» 节选文本:
TUP Masters系列第四期 搜索与云计算首席科学家Raghu Ramakrishnan:深入云计算实战 现场QA实录

Q:So what is the performance if you have lots of updates, very intensive data mining queries that would run a long time?

A:If you look at the workloads of yahoo i have mentioned, data mining kinds of queries would not be on PNUTS.What you would do is analyze them on Hadoop, data in hadoop can be moved into sherpa or from sherpa into hadoop effieciently, and you would do that and anlyzed data that way. In PNUTS it supports insert delete modify of single records. Time-line consistensy is important. The main factor is avalibility instead of performance.


Q:PNUTS是如何处理那些有很多更新,或者是需要运行很长时间的密集数据挖掘查询的呢?
A:我在刚才已经提到了,类似数据挖掘这样需要长时间运行的查询并不会在PNUTS上进行的。我们会在Hadoop上执行这样的分析操作,如我刚才所展示的,Hadoop里面的数据可以很容易的迁移到Sherpa上,反之亦然,因此你可以利用Hadoop提供的强大的计算能力对数据进行分析。
PNUTS主要提供单条数据上的查询,删除,以及修改操作,当然性能也很重要,但是在实际中,稳定的可用性要比性能更重要。

Q:Why Cata use two clusters, one cluster for hadoop, on cluster for indexing share?
A:I'm not famliar of Cata. So I could not answer this question.
Q:我在工作中用到Cata数据库,我有一个疑问,为什么Cata里面有两个cluster,一个Hadoop的cluster,一个用于索引共享的cluster?
A:很抱歉,我对Cata数据库了解不多,因此无法回答你这个问题。
还有其它的问题吗,希望是我能回答的问题(笑)。

Q:I want to ask a general question. What is the impact of cloud computing on databases?
A:If you look at some of the things we talked about today, hopefully answer to your question. So Cloud computing essentially means you are building a system that you can multitenant. And the tenants maybe users or developers are using the cloud. They can ask for more capacity at any time and they could get it instantly.
And this is your goal: You need to be able to add capacity to your systems and your systems could automatically distribute them all.

» 问题说明 A: 根据节选中的中文回答,在实际中什么比性能更重要?
» 问题说明 B: 请把节选中以含有“PNUTS主要提供单条数据上”的文字开头、以“distribute them all.”结尾的那部分原样抄录下来。
后附数据无需用到。

» 所给数据:
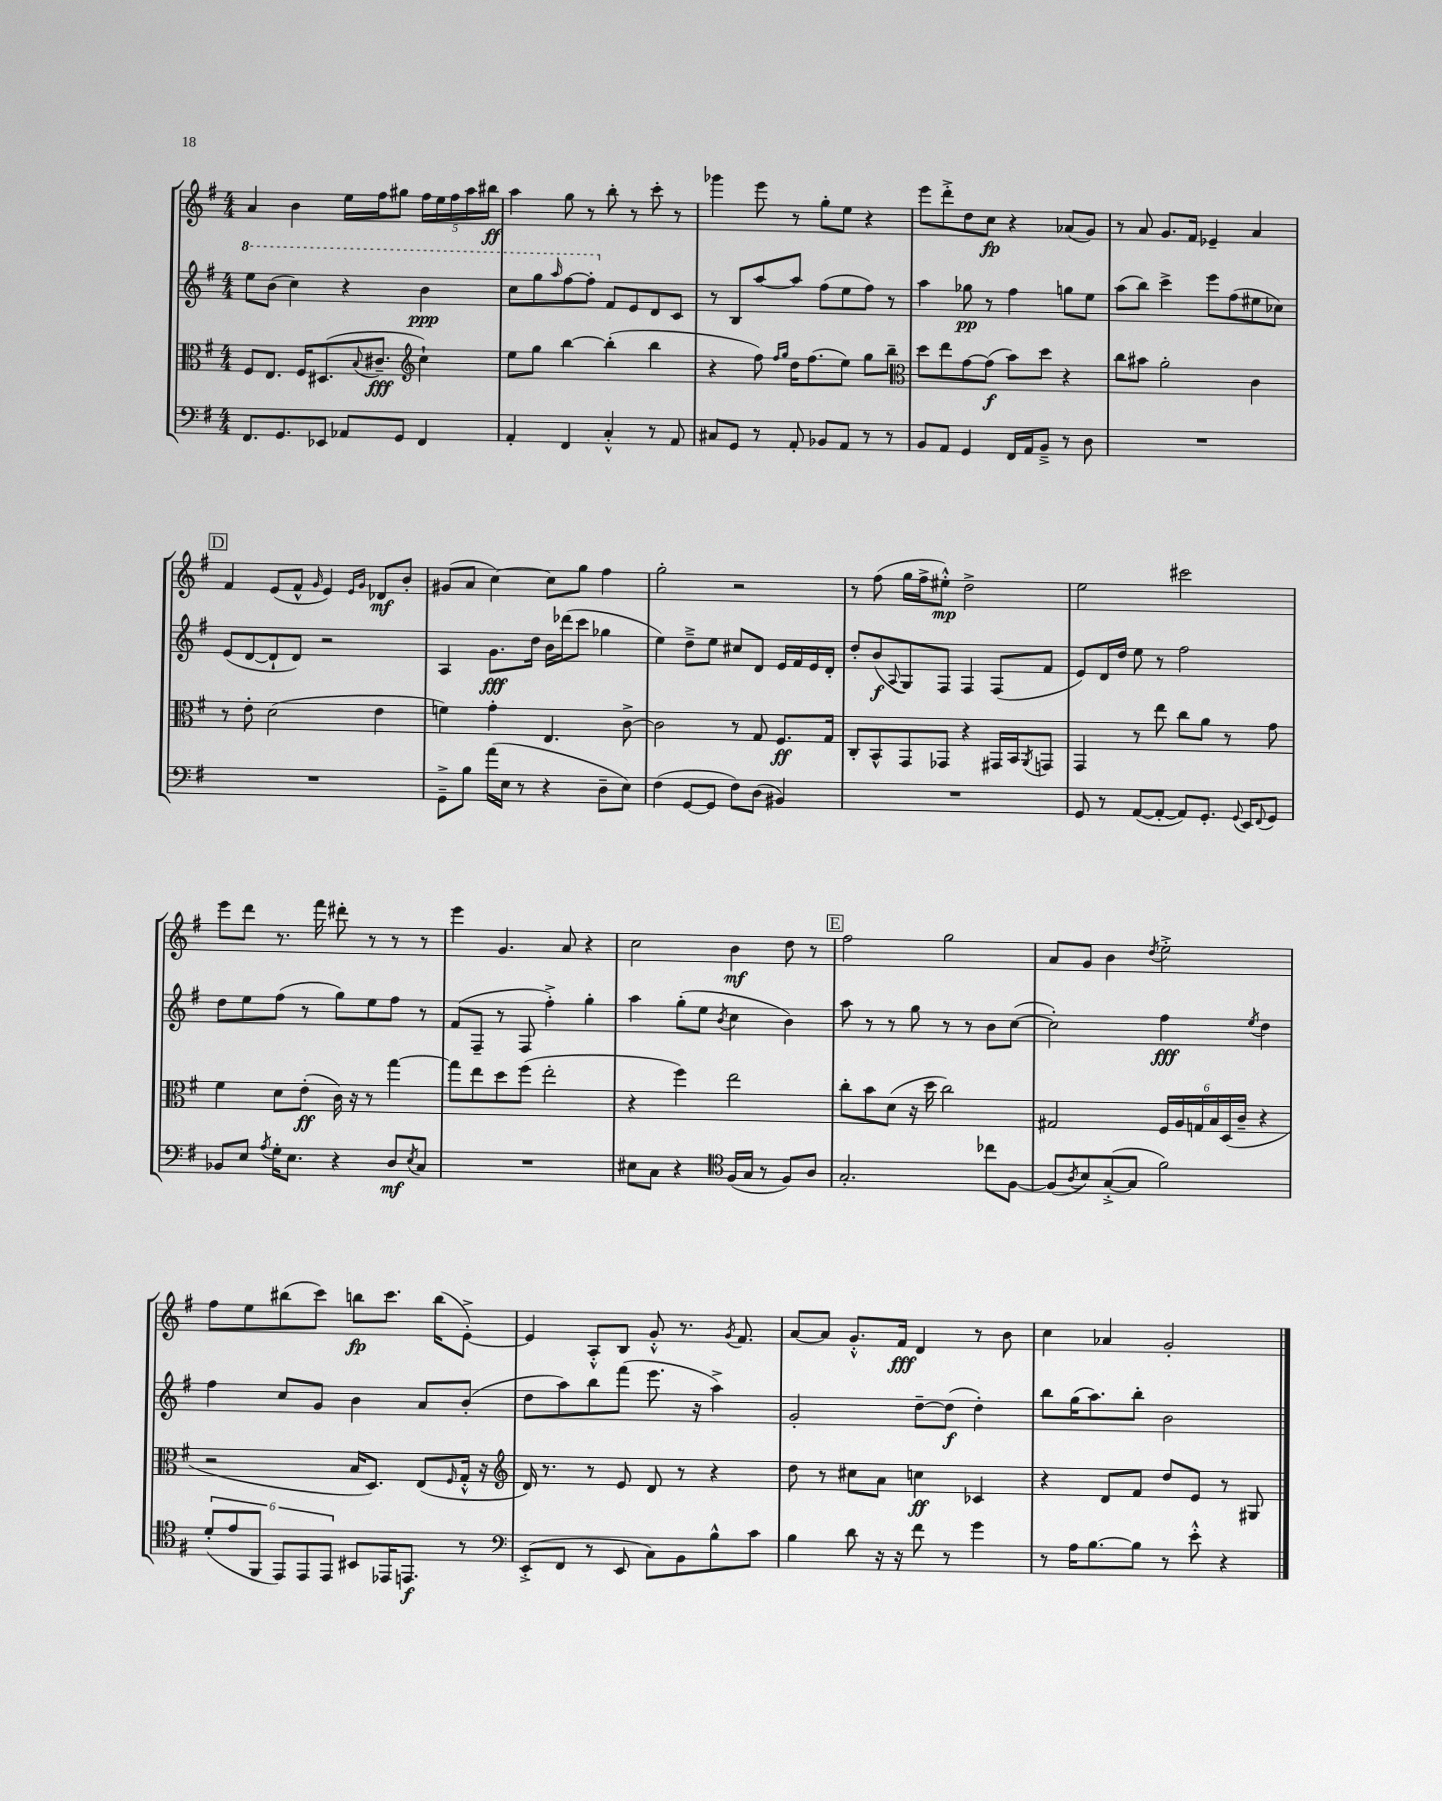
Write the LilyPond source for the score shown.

» 书面回答 A: 稳定的可用性。

» 书面回答 B:
PNUTS主要提供单条数据上的查询,删除,以及修改操作,当然性能也很重要,但是在实际中,稳定的可用性要比性能更重要。

Q:Why Cata use two clusters, one cluster for hadoop, on cluster for indexing share?
A:I'm not famliar of Cata. So I could not answer this question.
Q:我在工作中用到Cata数据库,我有一个疑问,为什么Cata里面有两个cluster,一个Hadoop的cluster,一个用于索引共享的cluster?
A:很抱歉,我对Cata数据库了解不多,因此无法回答你这个问题。
还有其它的问题吗,希望是我能回答的问题(笑)。

Q:I want to ask a general question. What is the impact of cloud computing on databases?
A:If you look at some of the things we talked about today, hopefully answer to your question. So Cloud computing essentially means you are building a system that you can multitenant. And the tenants maybe users or developers are using the cloud. They can ask for more capacity at any time and they could get it instantly.
And this is your goal: You need to be able to add capacity to your systems and your systems could automatically distribute them all.